The results of the LR,L specimens shows a very low average modulus of shear of approximately 400 MPa, while the LR,R modulus is approximately 800 MPa. It may be caused by a relatively great ratio of earlywood-to-latewood width in the used wooden specimens. This ratio depends only on the growth conditions of the tree. The experimental scheme causes that, in the LR,L direction, the earlywood becomes dominant in material behavior as the more susceptible material part, whereas, in the LR,R direction, both material parts, early- and latewood, are working simultaneously.

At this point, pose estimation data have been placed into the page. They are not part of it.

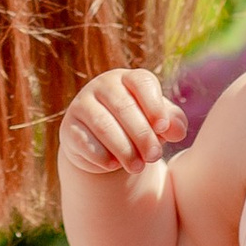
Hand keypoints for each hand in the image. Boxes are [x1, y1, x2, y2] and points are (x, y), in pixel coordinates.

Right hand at [59, 66, 186, 178]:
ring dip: (124, 149)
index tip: (162, 128)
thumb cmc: (139, 126)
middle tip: (154, 157)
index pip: (141, 82)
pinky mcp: (69, 127)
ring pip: (103, 125)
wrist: (104, 145)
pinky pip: (84, 140)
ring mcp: (82, 104)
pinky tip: (113, 165)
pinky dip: (101, 155)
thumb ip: (173, 122)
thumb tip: (176, 131)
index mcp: (128, 78)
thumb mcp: (158, 122)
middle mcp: (103, 85)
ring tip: (138, 167)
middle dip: (142, 134)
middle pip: (123, 106)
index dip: (154, 105)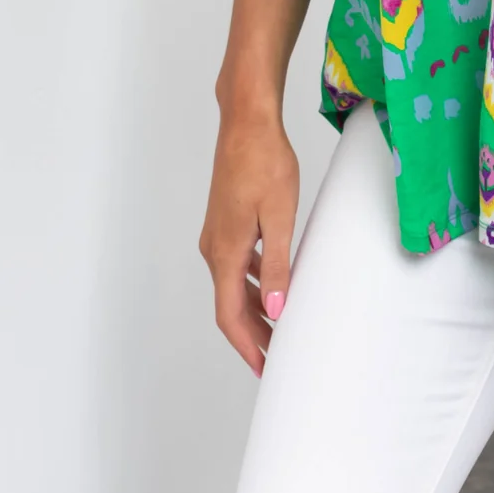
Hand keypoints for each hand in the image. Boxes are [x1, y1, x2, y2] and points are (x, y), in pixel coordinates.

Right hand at [199, 106, 298, 376]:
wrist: (247, 124)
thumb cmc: (265, 163)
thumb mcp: (279, 217)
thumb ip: (277, 266)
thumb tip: (275, 311)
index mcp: (225, 253)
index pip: (230, 315)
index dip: (247, 345)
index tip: (265, 368)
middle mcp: (214, 249)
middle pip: (230, 305)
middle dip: (253, 334)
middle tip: (278, 355)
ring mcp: (217, 235)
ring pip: (233, 285)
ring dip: (254, 309)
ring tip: (279, 325)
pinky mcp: (225, 222)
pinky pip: (236, 265)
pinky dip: (253, 282)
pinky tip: (273, 283)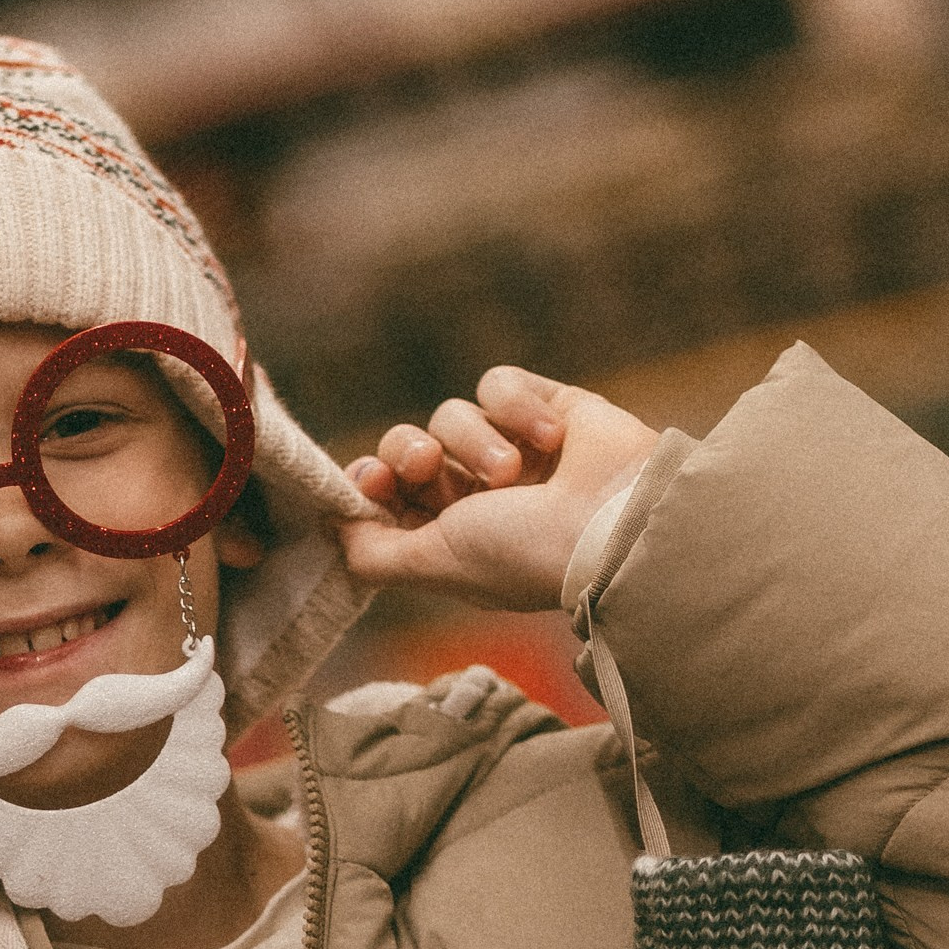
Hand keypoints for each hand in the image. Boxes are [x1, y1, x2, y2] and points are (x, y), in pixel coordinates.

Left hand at [341, 367, 660, 608]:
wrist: (616, 522)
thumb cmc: (525, 555)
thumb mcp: (435, 564)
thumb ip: (375, 554)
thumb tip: (331, 528)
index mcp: (451, 537)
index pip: (387, 494)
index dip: (371, 481)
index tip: (374, 481)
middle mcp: (479, 495)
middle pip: (408, 445)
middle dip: (410, 454)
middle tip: (430, 468)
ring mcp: (515, 449)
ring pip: (452, 413)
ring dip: (475, 442)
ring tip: (513, 473)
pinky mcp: (550, 407)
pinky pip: (499, 383)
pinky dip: (517, 406)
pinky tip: (550, 438)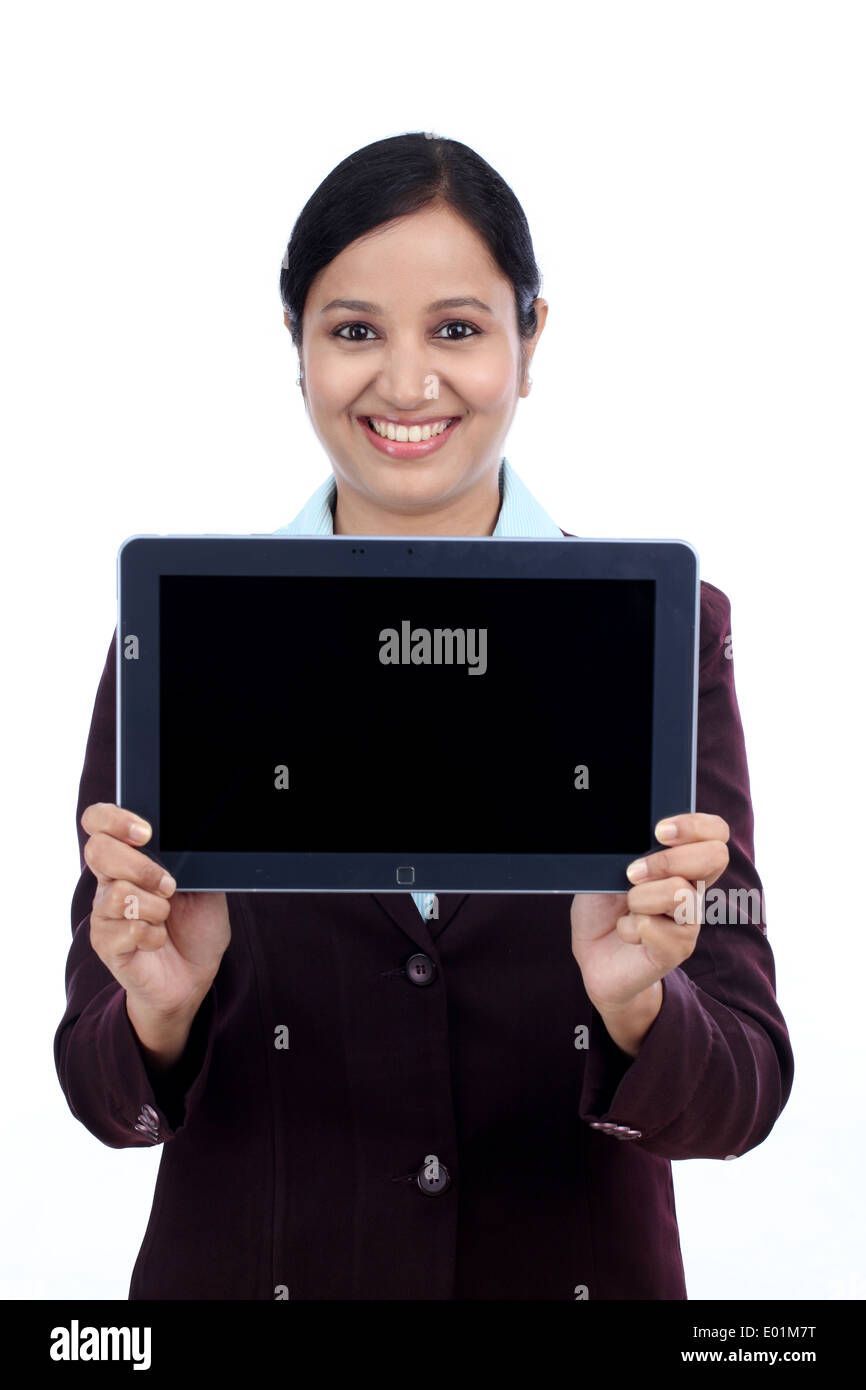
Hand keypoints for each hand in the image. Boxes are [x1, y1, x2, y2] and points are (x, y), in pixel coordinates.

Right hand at [81, 802, 230, 1019]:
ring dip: (155, 907)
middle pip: (98, 850)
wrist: (195, 975)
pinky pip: (126, 930)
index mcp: (129, 858)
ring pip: (117, 893)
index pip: (98, 822)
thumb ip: (192, 862)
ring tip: (167, 917)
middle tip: (169, 884)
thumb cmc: (197, 927)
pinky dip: (154, 935)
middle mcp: (109, 881)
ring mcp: (104, 913)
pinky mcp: (106, 944)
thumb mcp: (205, 886)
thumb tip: (189, 842)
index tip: (146, 833)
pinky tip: (158, 940)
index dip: (113, 819)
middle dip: (140, 866)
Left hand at [570, 812, 729, 1053]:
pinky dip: (629, 927)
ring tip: (627, 909)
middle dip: (667, 860)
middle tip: (632, 873)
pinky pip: (655, 927)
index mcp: (682, 863)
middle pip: (715, 856)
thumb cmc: (603, 907)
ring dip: (639, 898)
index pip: (715, 832)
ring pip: (679, 892)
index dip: (695, 825)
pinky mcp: (678, 949)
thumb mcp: (606, 870)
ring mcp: (690, 920)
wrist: (593, 955)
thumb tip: (633, 841)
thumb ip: (625, 853)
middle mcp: (694, 888)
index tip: (658, 831)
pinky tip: (626, 932)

Another issue lays in system accuracy. Consider the noise of the system; analyzing the chart of the L3 specimen in
Figure 6a, successive points from each line can differ even by 25%. These values are calculated using Expression (2), which uses a small area to gather information called facets, i.e., a square defined in pixel size in the software (in this case 19 × 19 pixels) and corresponding true dimensions of approximately 0.5 × 0.5 mm
2 (in this particular case). For homogeneous fields with large strain values, such as plastic flows in steel or displacements of parts, this is sufficient. However, it may be more complex to calculate a very inhomogeneous strain field, where early- and latewood particles are mixed, and strains are very low. Therefore, we can consider the maps as a qualitative source of information. However, this does not forbid the quantitative analysis—the noise of the results is relatively high but can be reduced to some level by averaging results, as well as considering using a greater calculating area—of the aforementioned facets, where it is possible to increase such fields to dimensions of even 50 × 50 or 100 × 100 pixels to reduce the noise at a cost of calculation time, which was already proved by some experimental works. Moreover, the displacement measuring accuracy can be easily increased by using a greater length of the measuring base. That is why the apparent values of the moduli and ultimate shear angles are reliable—the values are calculated using a 10 × 10 mm
2 square and the displacement of these points is seen by the system well.